Reservoirs aren't just created to generate power, of course.  They are also created to hold back water during wet periods and release it during dry periods.  Unfortunately, evaporation from reservoirs results in loss of a massive amount of water to evaporation, especially in dry areas at the highest risk of drought (such as the Colorado River watershed).  Reservoirs may decrease the magnitude of flooding, but they haven't necessarily decreased the impact of flooding on people, because once we built them, and the floods decreased in magnitude, we built homes in flood plains; people still face flood damage any time there is high water.  Flood-control dams struggle to hold back water and silt above Los Angeles so that the concrete ditches draining the city aren't clogged, and we are running out of space to put the sediment that collects behind these dams.  Meanwhile many fisheries have collapsed due to the obstruction of fish migration by dams, and invasive species have exploded in population where natural flood regimes have been altered.

Essentially, we destroyed wetlands, beaver meadows, and flood plains, then created giant reservoirs, at massive expense, to do what these natural resources were doing for free - decrease floods and drought.  In return we gained some space for permanent structures in flood plains, but we also lost massive amounts of space when we flooded large areas behind the dams.  Was it worth it?  Could we have used our time and effort to develop something else that could have worked better?  Could we have instead farmed around the flood cycle the way the ancient Egyptians did, and allowed the rivers to do our fertilization for us?
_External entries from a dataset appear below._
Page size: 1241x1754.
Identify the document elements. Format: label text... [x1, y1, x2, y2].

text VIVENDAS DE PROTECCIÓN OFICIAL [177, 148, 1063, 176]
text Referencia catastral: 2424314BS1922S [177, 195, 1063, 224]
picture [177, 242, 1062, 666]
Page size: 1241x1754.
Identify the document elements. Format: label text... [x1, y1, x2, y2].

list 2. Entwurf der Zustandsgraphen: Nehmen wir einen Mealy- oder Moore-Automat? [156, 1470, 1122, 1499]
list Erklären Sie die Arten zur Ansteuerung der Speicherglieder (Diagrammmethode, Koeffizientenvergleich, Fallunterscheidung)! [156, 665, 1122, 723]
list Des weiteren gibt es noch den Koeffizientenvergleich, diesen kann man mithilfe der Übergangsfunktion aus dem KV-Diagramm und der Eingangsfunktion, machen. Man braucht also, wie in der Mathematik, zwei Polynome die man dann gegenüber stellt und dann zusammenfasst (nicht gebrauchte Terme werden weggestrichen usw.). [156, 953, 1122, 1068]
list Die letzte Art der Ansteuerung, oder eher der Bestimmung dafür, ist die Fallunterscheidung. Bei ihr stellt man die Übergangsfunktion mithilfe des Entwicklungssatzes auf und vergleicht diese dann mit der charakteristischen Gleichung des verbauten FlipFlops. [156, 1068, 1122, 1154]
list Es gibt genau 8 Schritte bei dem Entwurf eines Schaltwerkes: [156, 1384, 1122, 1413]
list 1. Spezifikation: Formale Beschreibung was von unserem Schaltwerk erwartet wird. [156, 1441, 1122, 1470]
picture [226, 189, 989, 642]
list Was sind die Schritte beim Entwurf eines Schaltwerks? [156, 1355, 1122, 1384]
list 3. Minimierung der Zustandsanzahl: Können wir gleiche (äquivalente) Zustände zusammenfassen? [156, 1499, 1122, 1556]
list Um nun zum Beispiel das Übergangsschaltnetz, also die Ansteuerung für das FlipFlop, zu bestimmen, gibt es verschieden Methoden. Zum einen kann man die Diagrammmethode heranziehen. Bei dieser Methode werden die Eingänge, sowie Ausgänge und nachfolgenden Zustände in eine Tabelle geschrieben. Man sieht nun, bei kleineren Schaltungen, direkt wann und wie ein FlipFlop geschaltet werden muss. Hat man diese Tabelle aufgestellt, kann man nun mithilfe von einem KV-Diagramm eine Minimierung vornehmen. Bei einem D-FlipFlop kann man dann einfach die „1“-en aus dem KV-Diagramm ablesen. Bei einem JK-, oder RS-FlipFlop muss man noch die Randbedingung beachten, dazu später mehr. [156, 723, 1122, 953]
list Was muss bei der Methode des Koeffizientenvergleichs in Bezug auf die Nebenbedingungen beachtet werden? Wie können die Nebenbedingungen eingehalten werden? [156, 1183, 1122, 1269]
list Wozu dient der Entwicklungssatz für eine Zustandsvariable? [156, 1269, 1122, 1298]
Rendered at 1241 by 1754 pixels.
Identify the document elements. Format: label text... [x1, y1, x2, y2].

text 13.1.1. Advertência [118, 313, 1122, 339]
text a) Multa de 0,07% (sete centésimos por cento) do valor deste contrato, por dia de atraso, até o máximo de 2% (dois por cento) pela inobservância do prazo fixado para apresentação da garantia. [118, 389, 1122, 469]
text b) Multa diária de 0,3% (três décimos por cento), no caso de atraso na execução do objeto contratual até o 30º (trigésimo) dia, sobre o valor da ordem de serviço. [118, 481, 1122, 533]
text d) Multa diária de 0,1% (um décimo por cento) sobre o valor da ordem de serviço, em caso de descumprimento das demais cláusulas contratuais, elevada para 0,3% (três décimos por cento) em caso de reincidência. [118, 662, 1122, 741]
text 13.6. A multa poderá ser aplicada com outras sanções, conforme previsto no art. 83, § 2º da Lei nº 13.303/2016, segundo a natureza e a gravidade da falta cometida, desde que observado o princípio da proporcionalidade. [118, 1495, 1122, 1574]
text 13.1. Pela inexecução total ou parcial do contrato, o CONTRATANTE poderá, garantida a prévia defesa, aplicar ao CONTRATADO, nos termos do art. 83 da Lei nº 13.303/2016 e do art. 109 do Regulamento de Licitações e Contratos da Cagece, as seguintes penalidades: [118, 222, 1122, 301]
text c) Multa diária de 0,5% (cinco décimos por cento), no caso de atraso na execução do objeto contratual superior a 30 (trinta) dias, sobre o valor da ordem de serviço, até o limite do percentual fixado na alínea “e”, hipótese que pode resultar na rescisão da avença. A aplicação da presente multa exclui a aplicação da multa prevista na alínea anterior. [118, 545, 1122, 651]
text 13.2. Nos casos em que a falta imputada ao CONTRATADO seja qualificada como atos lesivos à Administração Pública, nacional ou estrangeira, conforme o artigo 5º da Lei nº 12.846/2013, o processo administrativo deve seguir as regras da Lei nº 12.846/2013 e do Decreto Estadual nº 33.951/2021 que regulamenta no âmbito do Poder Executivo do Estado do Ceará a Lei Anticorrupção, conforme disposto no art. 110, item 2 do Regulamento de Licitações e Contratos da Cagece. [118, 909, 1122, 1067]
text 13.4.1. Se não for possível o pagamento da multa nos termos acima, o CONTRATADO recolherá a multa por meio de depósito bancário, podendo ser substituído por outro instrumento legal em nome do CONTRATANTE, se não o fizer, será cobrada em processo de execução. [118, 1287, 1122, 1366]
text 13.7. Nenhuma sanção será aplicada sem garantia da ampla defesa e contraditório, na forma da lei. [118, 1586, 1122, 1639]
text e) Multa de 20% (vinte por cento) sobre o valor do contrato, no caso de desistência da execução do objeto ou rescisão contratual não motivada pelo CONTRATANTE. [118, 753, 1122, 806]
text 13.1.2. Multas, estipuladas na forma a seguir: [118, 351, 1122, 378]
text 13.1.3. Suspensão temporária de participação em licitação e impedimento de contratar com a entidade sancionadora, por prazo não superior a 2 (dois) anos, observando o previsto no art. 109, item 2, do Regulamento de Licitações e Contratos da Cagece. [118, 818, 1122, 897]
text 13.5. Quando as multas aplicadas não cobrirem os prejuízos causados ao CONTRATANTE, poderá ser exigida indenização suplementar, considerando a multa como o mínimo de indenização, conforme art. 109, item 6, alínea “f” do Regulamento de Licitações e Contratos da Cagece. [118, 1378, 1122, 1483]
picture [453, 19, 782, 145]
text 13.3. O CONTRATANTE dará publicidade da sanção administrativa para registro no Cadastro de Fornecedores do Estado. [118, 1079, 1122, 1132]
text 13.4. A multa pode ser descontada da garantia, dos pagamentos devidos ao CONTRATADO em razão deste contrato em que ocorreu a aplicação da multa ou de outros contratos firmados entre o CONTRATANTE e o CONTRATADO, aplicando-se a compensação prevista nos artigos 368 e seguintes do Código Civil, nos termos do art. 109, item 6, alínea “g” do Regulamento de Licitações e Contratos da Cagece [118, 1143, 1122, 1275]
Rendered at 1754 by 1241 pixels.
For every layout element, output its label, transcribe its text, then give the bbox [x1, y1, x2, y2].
At this point we can't get rid of all our large reservoirs without coming up with energy elsewhere, and without restoring large areas of watersheds (though we should do that anyway).  Still, I feel like we are running into the same economic and cultural issues we are running into as we work to find other forms of alternative energy.  Instead of building solar panels on every south-facing rooftop and placing windmills on the edge of farm fields, large corporations are pushing to bulldoze vast areas of the desert to build large solar farms, and scraping off ridgetops for lines of windmills (and transmitting the energy inefficiently from these places to populated areas).

There may be a time and a place for large-scale developments like these, but I can't help but think that the best solution is more local.  A lot of small-scale hydroelectric power generation could take the place of our larger dams, over time.

I'm also slowly becoming convinced that we need to look much more seriously at high-tech, small scale, safe nuclear power generation.  1960s style plutonium fission, as seen in Fukushima, Chernobyl, and Vermont Yankee, are clearly not worth the risk.  But, there are many other options if we look past the word 'nuclear' and are creative and cautious.  These high-tech, small-scale power plants are incredibly different from our large, aging, leaky power plants from the 1960s.  We don't use solar panels from the 1960s (were there any?) so why use nuclear technology from back then?

What do you think?  Are our big dams worth the downsides?  Or should we be working to slowly get rid of them?  What do we need to sacrifice to survive as a society into the future?  These are hard decisions, but there are also some great ideas out there, and I remain cautiously hopeful.